(Source material)
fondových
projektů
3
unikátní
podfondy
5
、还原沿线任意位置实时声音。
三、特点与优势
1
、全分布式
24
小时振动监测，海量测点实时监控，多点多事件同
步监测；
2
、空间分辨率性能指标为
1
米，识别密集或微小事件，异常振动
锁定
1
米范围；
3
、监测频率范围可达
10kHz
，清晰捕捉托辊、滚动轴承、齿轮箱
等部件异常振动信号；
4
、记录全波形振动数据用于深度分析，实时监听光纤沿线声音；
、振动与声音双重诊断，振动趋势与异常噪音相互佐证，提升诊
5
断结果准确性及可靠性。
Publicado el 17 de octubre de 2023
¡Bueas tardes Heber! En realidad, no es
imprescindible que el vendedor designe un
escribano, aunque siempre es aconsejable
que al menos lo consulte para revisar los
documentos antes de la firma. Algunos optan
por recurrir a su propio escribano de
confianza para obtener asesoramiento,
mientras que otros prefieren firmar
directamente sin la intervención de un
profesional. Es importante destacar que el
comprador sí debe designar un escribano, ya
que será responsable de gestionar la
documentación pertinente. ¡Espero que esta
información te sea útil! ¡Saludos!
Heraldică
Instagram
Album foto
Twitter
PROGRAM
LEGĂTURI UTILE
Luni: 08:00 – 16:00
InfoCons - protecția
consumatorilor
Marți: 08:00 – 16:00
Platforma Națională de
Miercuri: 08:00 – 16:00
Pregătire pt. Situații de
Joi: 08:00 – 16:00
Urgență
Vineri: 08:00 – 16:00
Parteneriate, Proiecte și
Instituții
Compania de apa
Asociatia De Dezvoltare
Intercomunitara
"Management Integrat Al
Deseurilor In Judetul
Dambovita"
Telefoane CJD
(End Source material)
Copy exactly. Start at the line containing "Miercuri: 08:00 – 16:00" and continue through the last line of the records.

Worked solution:
Miercuri: 08:00 – 16:00
Pregătire pt. Situații de
Joi: 08:00 – 16:00
Urgență
Vineri: 08:00 – 16:00
Parteneriate, Proiecte și
Instituții
Compania de apa
Asociatia De Dezvoltare
Intercomunitara
"Management Integrat Al
Deseurilor In Judetul
Dambovita"
Telefoane CJD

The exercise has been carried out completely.